In den Solowertungen des achttägigen Wettbewerbs "Jugend musiziert" werden in diesem Jahr die besten jungen Streicher, Akkordeon- sowie Schlagzeugspieler gesucht. Bei den Ensembles gibt es Wertungen für Alte Musik, für Klavier und ein Blasinstrument, für Klavier-Kammermusik, Zupfinstrumente sowie für Vokal- und Harfenensembles. Hinzu kommt die Kategorie "Besondere Ensembles - Alte Musik". Der Jury gehören 140 Professoren, Musikerzieher, Dozenten und Musiker, darunter mehrere ehemalige Preisträger des Bundeswettbewerbs, an.

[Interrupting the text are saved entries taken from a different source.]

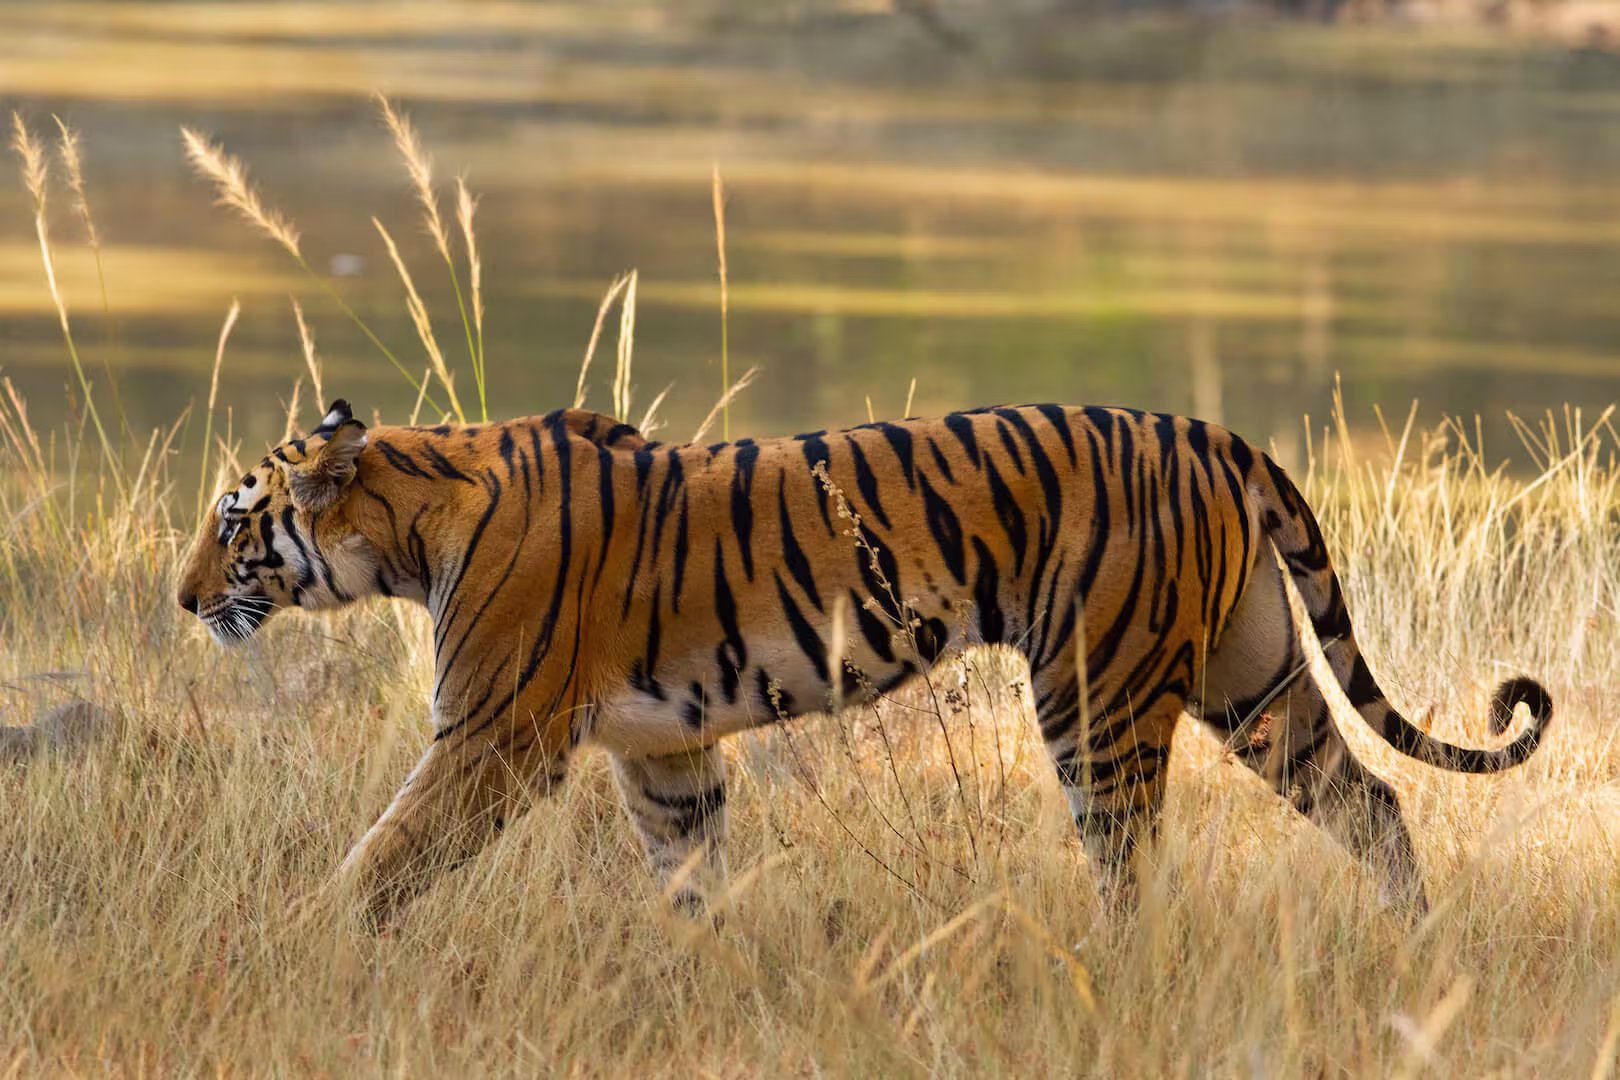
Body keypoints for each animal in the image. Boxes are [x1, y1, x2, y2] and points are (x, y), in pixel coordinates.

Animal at [177, 399, 1552, 923]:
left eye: (236, 525)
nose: (181, 599)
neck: (413, 521)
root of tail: (1209, 431)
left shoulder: (492, 737)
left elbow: (383, 856)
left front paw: (310, 941)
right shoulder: (665, 750)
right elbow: (692, 873)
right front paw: (706, 969)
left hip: (1099, 696)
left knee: (1128, 862)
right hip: (1252, 678)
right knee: (1373, 800)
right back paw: (1412, 945)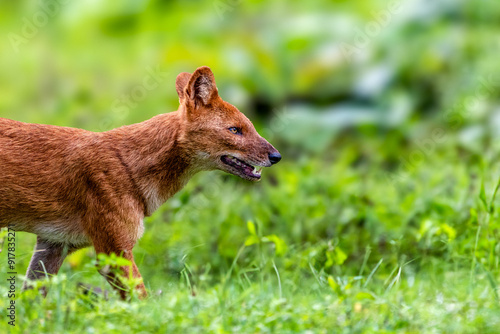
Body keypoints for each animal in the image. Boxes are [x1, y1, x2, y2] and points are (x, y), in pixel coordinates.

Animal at [0, 66, 282, 300]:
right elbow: (141, 304)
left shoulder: (53, 244)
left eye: (251, 127)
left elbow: (32, 301)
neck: (131, 164)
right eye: (235, 130)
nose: (276, 156)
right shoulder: (113, 251)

Hamburg ist zum zweiten Mal Gastgeber des Bundeswettbewerbs. Bereits 1981 fand in der Hansestadt der Endausscheid von "Jugend musiziert" statt. Sämtliche Wertungsspiele sind öffentlich. Die Preisträger stellen sich am 3., 5. und 7. Juni in der Musikhalle Hamburg vor. Am 6. Juni wird der Sonderpreis für die besten Interpretationen zeitgenössischer Musik vergeben.

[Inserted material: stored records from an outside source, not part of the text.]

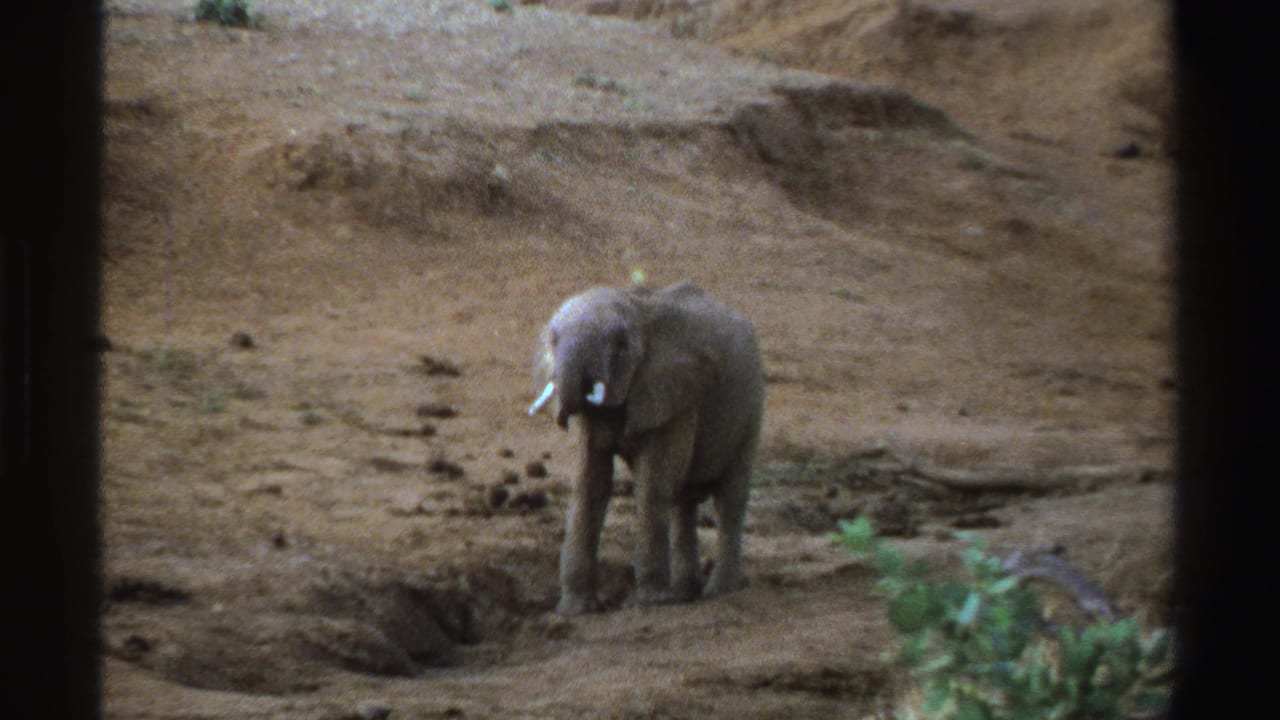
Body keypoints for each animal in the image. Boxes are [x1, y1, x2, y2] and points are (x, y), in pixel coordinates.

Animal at [529, 281, 765, 615]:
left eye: (621, 344)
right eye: (552, 340)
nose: (562, 418)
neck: (637, 310)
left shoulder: (673, 390)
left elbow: (653, 483)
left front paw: (651, 602)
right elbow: (591, 485)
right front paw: (576, 610)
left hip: (752, 406)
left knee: (728, 499)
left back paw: (718, 592)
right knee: (683, 500)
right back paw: (684, 592)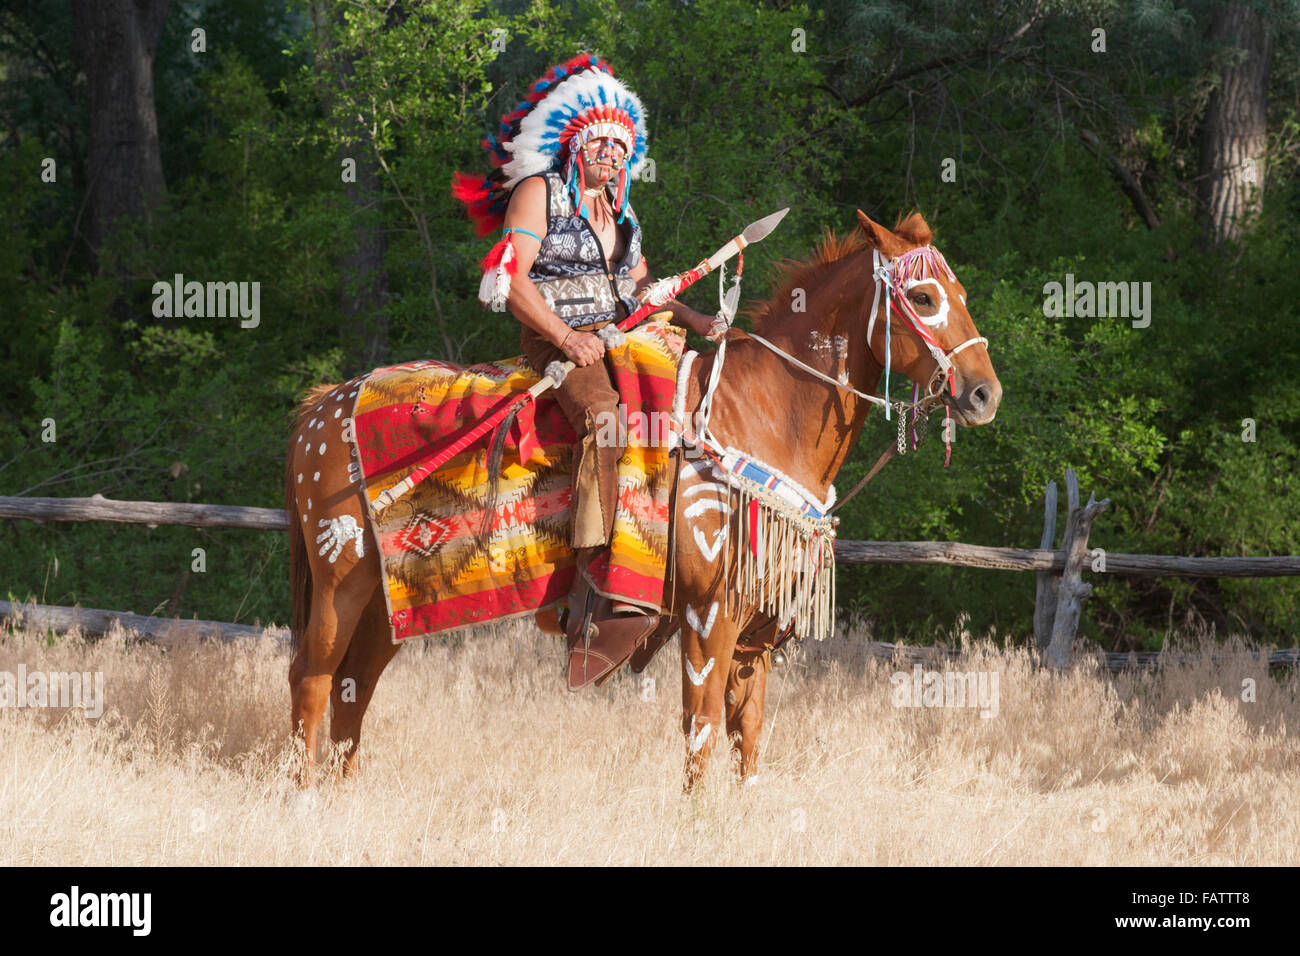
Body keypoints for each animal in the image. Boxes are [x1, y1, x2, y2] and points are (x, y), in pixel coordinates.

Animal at [285, 209, 1001, 789]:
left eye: (960, 294)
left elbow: (748, 737)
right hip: (341, 584)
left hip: (390, 603)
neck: (759, 415)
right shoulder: (709, 616)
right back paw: (300, 795)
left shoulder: (755, 634)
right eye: (923, 297)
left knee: (354, 689)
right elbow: (702, 732)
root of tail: (322, 406)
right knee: (312, 680)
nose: (984, 393)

Zudem stehen drei Sonderkonzerte auf dem Programm. Am Donnerstag findet im Konservatorium Hamburg das Finale des "Europäischen Musikpreises für die Jugend" statt, und am Freitag stellen sich die Preisträger in einem Konzert mit der Radiophilharmonie in der Musikhalle vor. Am Samstag geben die Hamburger Symphoniker und ehemalige Bundespreisträger von "Jugend musiziert" ein Sonderkonzert in der Musikhalle.

Am Wettbewerb "Jugend musiziert" mit seinen Regional- und Landesausscheiden nimmt jährlich mehr als eine viertel Million Kinder und Jugendliche teil. Er ist damit die bedeutendste Fördermaßnahme für den musikalischen Nachwuchs. Junge Musiktalente, die sich später auf dem internationalen Parkett etablierten wie Anne Sophie Mutter und Frank Peter Zimmermann hatten beim Wettbewerb ihr Debüt. Veranstaltet wird "Jugend musiziert" seit 38 Jahren vom Deutschen Musikrat unter der Schirmherrschaft des Bundespräsidenten. Die Grundfinanzierung übernehmen das Bundesjugendministerium und die Deutsche Stiftung Musikleben in Hamburg, die Sonderpreise und Stipendien in Höhe von insgesamt 60.000 Mark vergibt.